Maresco is on the lowest rung of the criminal ladder. He is a junkman, who literally lives of the metal and junked cars castoff by serious crooks. Basically deciding he looks guilty, the anti-hero plants the suggestion that it is time for Maresco and his crew to pull a real job. To nurture this seed, he starts visiting Maresco’s streetwalking girlfriend Lily, in the guise of Felix, a neighborhood branch banker who regularly receives large deposits from the wholesale meat market.

Ferrailleurs is a fascinating film in Sautet’s canon, because it incorporates elements of both his early noirs (like the briskly entertaining Dictator’s Guns) and his late period intimate character studies. Beginning in media res, and proceeding to tour through the dodgy corners of Nantes, it observes most of the noir conventions. Indeed, Max is certainly one cold fish of an anti-hero. Yet, the scenes of the emotional distant older man developing an ambiguous relationship with a younger, more passionate woman prefigures several of his career defining masterworks, such as Un Coeur en Hiver and Nelly and Monsieur Arnaud.

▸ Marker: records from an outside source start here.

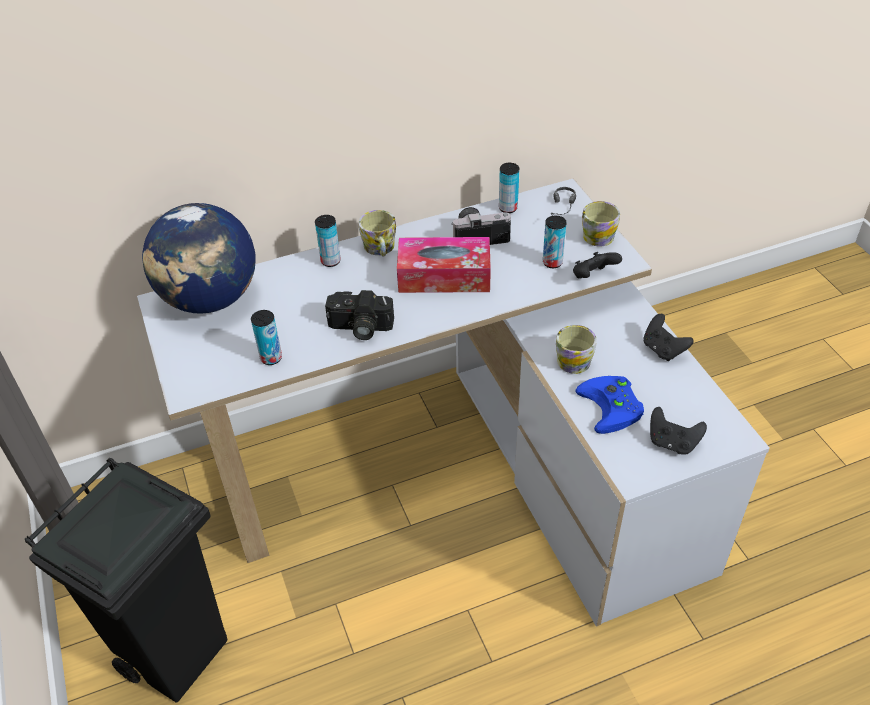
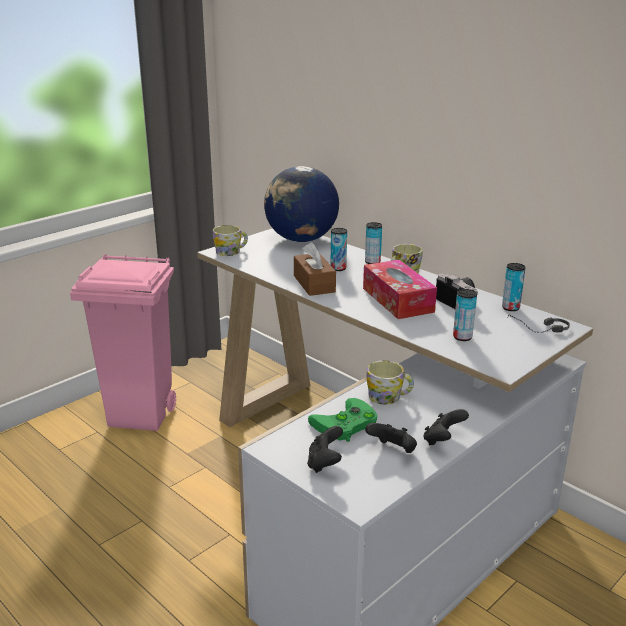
camera: 65 degrees right, 20 degrees down
black trash can [25,458,227,703] -> pink trash can [70,254,176,431]
can [251,310,282,365] -> can moved to [331,228,347,271]
camera [325,290,394,340] -> brown tissue box [294,242,336,296]
black game controller [573,252,622,279] -> black game controller moved to [365,423,417,453]
blue game controller [575,376,644,434] -> green game controller [308,398,378,442]
mug [582,201,620,247] -> mug moved to [213,225,248,256]

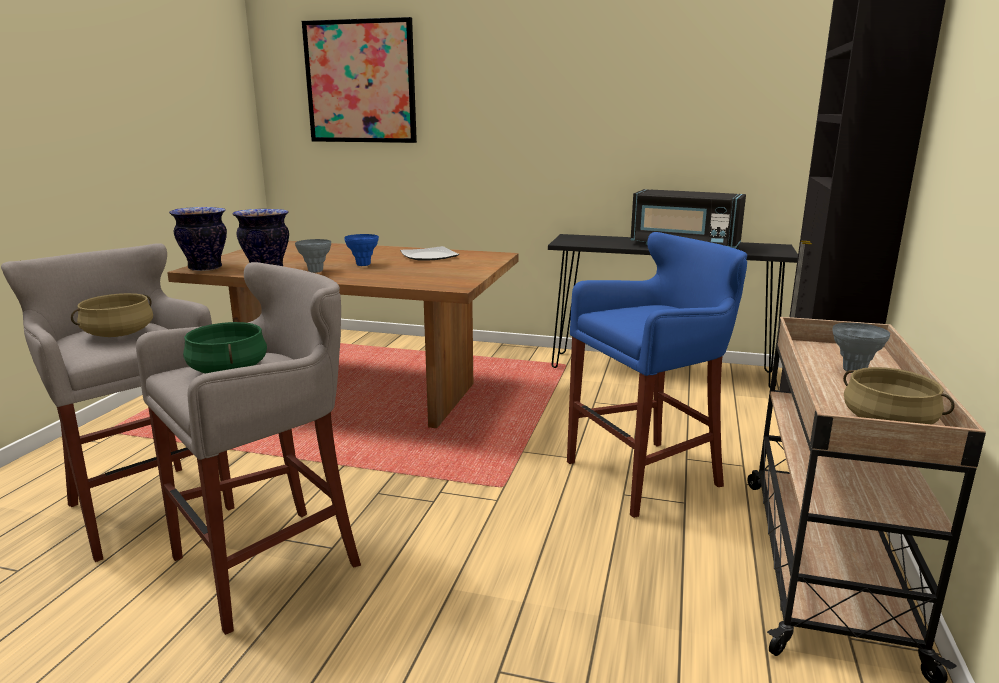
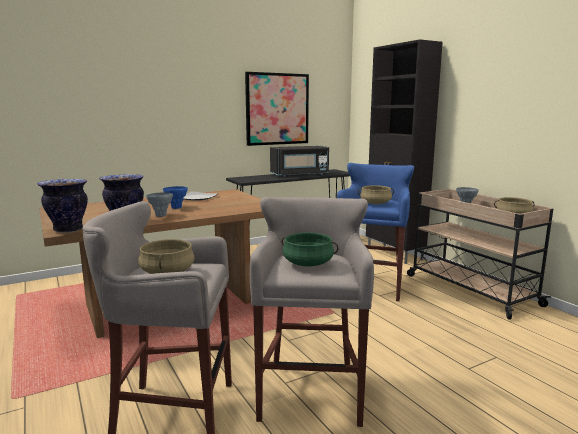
camera: 45 degrees left, 5 degrees down
picture [302,17,417,143] -> picture moved to [245,72,309,146]
none -> beige cooking pot [358,185,394,204]

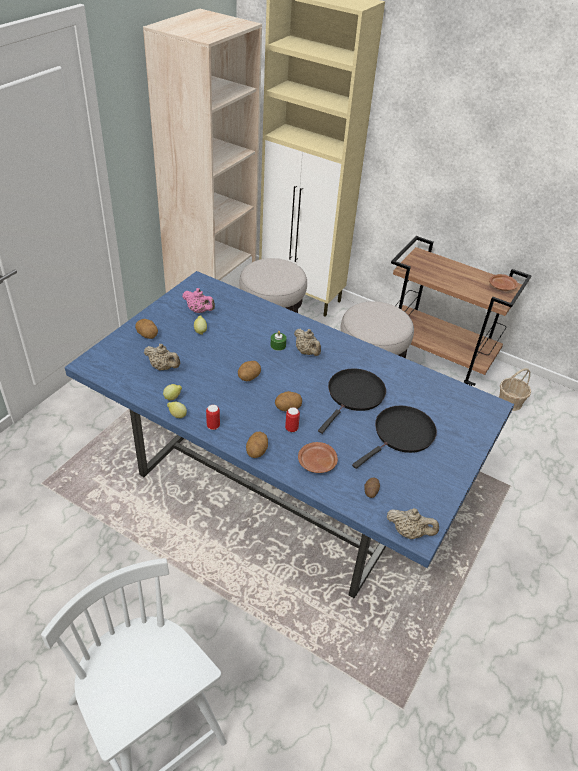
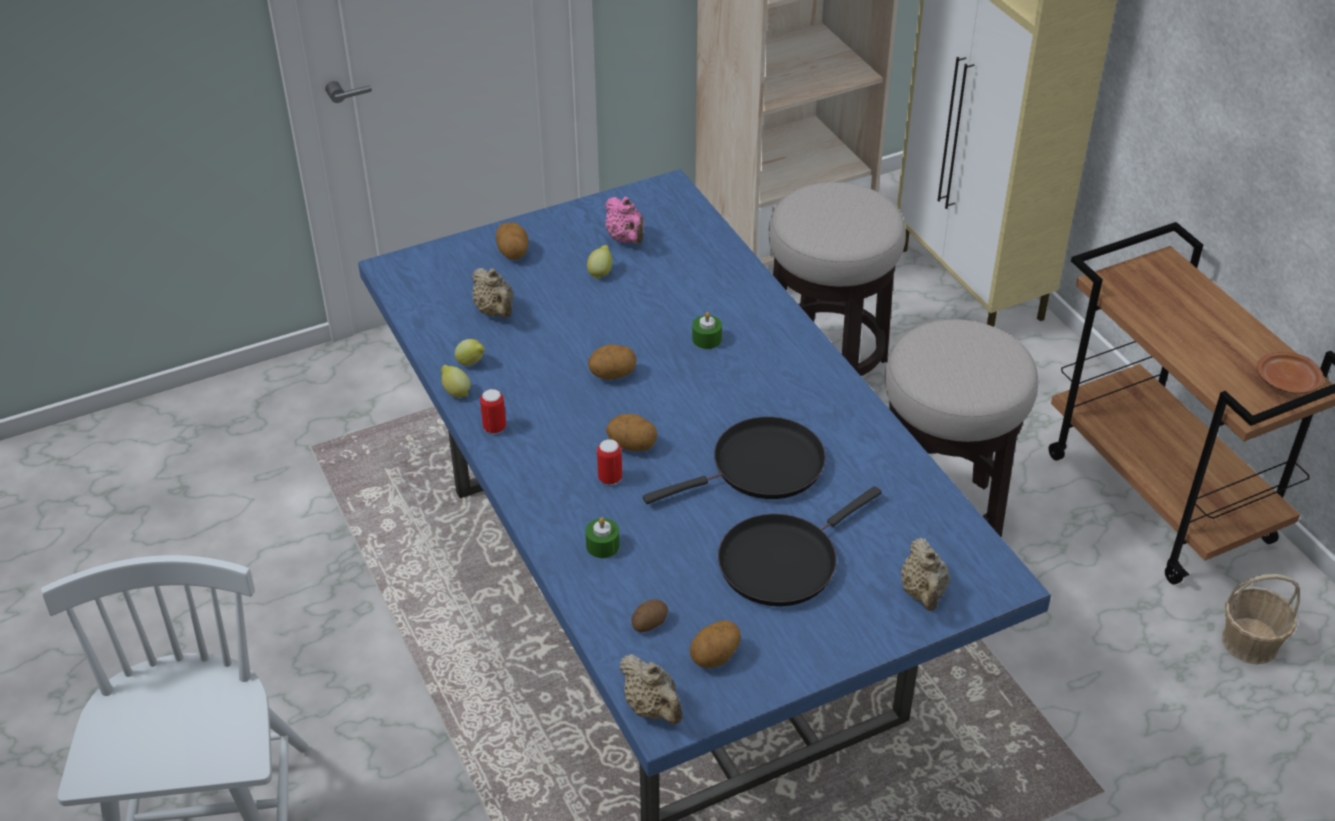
camera: 35 degrees right, 0 degrees up
potato [246,431,268,458] -> potato moved to [690,620,741,668]
beige teapot [294,329,321,356] -> beige teapot moved to [901,538,950,611]
brown plate [298,442,338,473] -> green candle [585,517,620,558]
black frying pan [352,406,437,469] -> black frying pan turned 150 degrees clockwise [718,486,882,606]

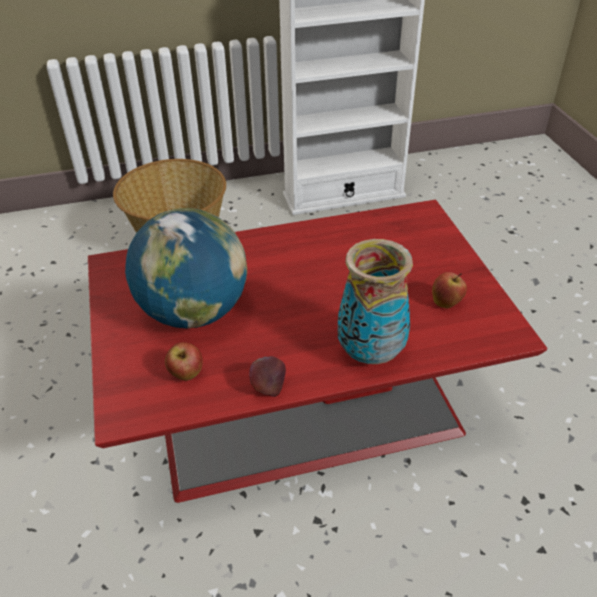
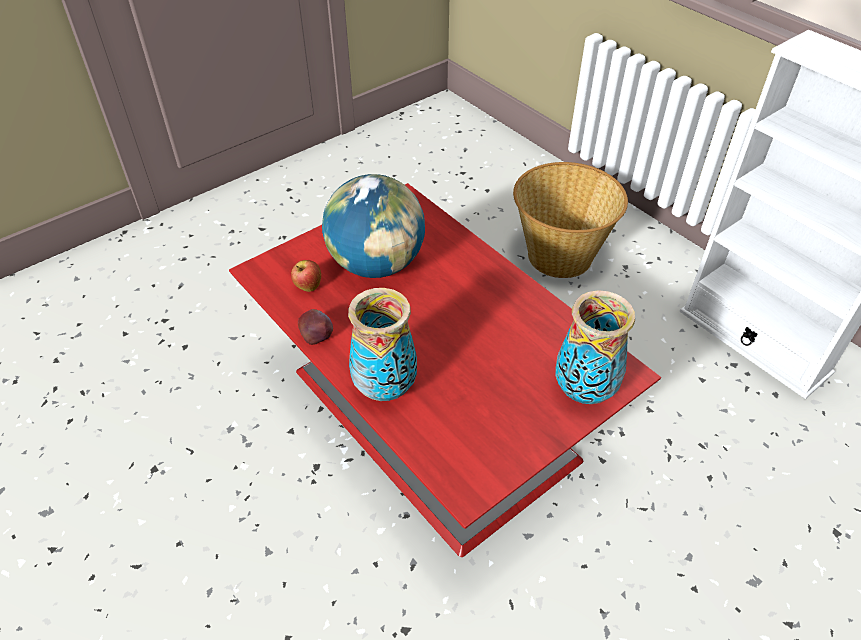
camera: 65 degrees right, 5 degrees up
apple [432,272,467,308] -> none
none -> vase [555,290,635,404]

From "Max et les Ferrailleurs."

Frankly, it is downright bizarre it took so long for Ferrailleurs to get a proper American release, given the combination of Sautet and its stars, Michel Piccoli and Romy Schneider. The title is an obvious suspect, usually translated as Max and the Junkmen, unfortunately suggesting a Francophone Sanford & Son. Nonetheless, it is anything but. In fact, it represents one of Schneider’s sultriest turns, giving her the opportunity to rock some Klute-like threads—again, all very noir worthy. She also plays off Piccoli’s ultra-reserved protagonist quite effectively. His Max is a bit of a cipher, but he clearly suggests a tightly wound man about to snap.

Though it ends in a rather shocking (but oddly logical) place, Ferrailleurs is ultimately quite satisfying. While its characters are thoroughly compromised, it serves as a sharply delineated morality play, featuring a funky soundtrack from the great Philippe Sarde. Must viewing for Schneider fans and Sautet appreciators, Max et les Ferrailleurs opens this Friday (8/10) at the Elinor Bunin Munroe Film Center, in tandem with the FSLC’s continuing The Thing of Life: Claude Sautet retrospective.

LFM GRADE: B+

Posted on August 6th, 2012 at 12:55pm.